Cuando la historia ya no genera impulsos cohesivos en la comunidad nacional, cuando sólo sirve para profundizar la creciente tendencia a nuestra despersonalización colectiva; cuando ya no sólo no permite construir representaciones hegemónicas sino cada vez más fragmentarias e inconsistentes, a juzgar por los resultados masivos de la enseñanza formal e informal; cuando esto sucede el pasado se esfuma como una brumosa Thule, se disgrega sin sentido aparente y rompe con el presente. Así, mientras que antes existía un pasado falso y mentido, hoy, como sociedad, marchamos hacia la desaparición de cualquier pasado, sustituido por imágenes fugaces, rotas, fantasmales, incomprensibles como una charada.
Cuando las palabras se tiñen de colores y banderías sectarias, en lugar de ser puentes y vías de comunicación amplia y abierta, e indicios y pistas de identidades personales, vitales y reales en constante transformación y crecimiento cual corresponde a la aventura humana, entonces las palabras se convierten en armas diabólicas con las cuales cada vez más numerosos ex ciudadanos construirán sus cárceles y guetos de clase, etnia o tribu, de cofradía o partido, de doctrina, ideología o confesión.
De madre-tierra de promisión, un siglo atrás, para millones de inmigrantes que llegaron en los barcos casi absolutamente despojados de todo, excepto de fe y esperanza en el porvenir, convencidos de la verdad del ubi bene ubi patria (donde está el bien está la patria), que prosperaron gracias a su tenaz esfuerzo sin apoyos oficiales de ningún tipo, hoy Argentina se ha vuelto madrastra mala de propios y extraños a quienes de diferentes maneras y grados hostiga, margina, excluye o expulsa cada vez más del sistema y hasta del territorio.
De metáfora de la abundancia, del crecimiento y del progreso basados en el esfuerzo individual, como cuando se respiraba la convicción profunda de que los sueños eran posibles de alcanzar pese a los obstáculos representados por una sociedad extremadamente desigual e injusta socialmente, Argentina ha pasado a ser alegoría de los imposibles, lo opuesto de los sueños que se prometían a sus ansias.
Como sociedad hemos pasado por todas las estaciones del Vía Crucis, hemos creído y sentido que volábamos a las cimas más altas del ser y hemos descendido a las simas más profundas del anonadamiento colectivo.

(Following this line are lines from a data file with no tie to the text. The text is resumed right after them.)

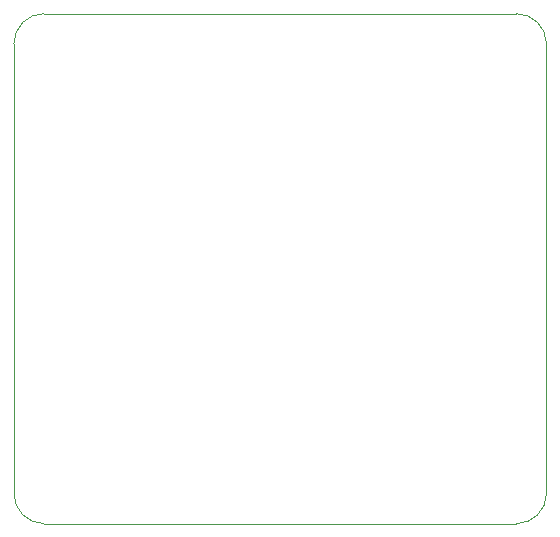
<source format=gm1>
G04 #@! TF.GenerationSoftware,KiCad,Pcbnew,(6.0.7-1)-1*
G04 #@! TF.CreationDate,2023-01-09T18:43:15-05:00*
G04 #@! TF.ProjectId,DebugBoard,44656275-6742-46f6-9172-642e6b696361,rev?*
G04 #@! TF.SameCoordinates,Original*
G04 #@! TF.FileFunction,Profile,NP*
%FSLAX46Y46*%
G04 Gerber Fmt 4.6, Leading zero omitted, Abs format (unit mm)*
G04 Created by KiCad (PCBNEW (6.0.7-1)-1) date 2023-01-09 18:43:15*
%MOMM*%
%LPD*%
G01*
G04 APERTURE LIST*
G04 #@! TA.AperFunction,Profile*
%ADD10C,0.100000*%
G04 #@! TD*
G04 APERTURE END LIST*
D10*
X97790000Y-114300000D02*
X97790000Y-76200000D01*
X100330000Y-73660000D02*
G75*
G03*
X97790000Y-76200000I0J-2540000D01*
G01*
X142875000Y-76200000D02*
G75*
G03*
X140335000Y-73660000I-2540000J0D01*
G01*
X100330000Y-73660000D02*
X140335000Y-73660000D01*
X140335000Y-116840000D02*
G75*
G03*
X142875000Y-114300000I0J2540000D01*
G01*
X97790000Y-114300000D02*
G75*
G03*
X100330000Y-116840000I2540000J0D01*
G01*
X142875000Y-76200000D02*
X142875000Y-114300000D01*
X140335000Y-116840000D02*
X100330000Y-116840000D01*
M02*

</source>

Hemos sufrido tremendamente pero no hemos aprendido casi nada, casi nada bueno. Sí aprendimos, en cambio, a quedarnos con el mal menor, a buscarle cinco patas al gato, a decir "no se puede", "que robe pero que haga", "no sé si Fulano es mejor, pero?", etc., etc.
¿Por qué así? ¿Cuál es la explicación? ¿Dónde está la falla? Mil respuestas se han intentado apelando ora a la ciencia, la conciencia y la paciencia; al sentido trágico de nuestra existencia; a la desesperación y la resignación; y hasta al humor, la ironía y la indiferencia, encogiendo los hombros con un filosófico "yo, argentino".
De nada ha servido, pese a que muchos de esos formuladores de apotegmas se sentaron a la mesa y se sirvieron... sobre todo cuando empezaron a buscar culpables.
Movimiento pendular en lo colectivo: del idealismo al realismo, del realismo al pragmatismo, del pragmatismo al oportunismo, del oportunismo al abandono y la desesperanza. ¡Y desde aquí? sólo nos falta patear el tablero!
¿Acaso será ése nuestro último límite? ¿Alguna vez, quizá... empezaremos a recorrer el trayecto inverso?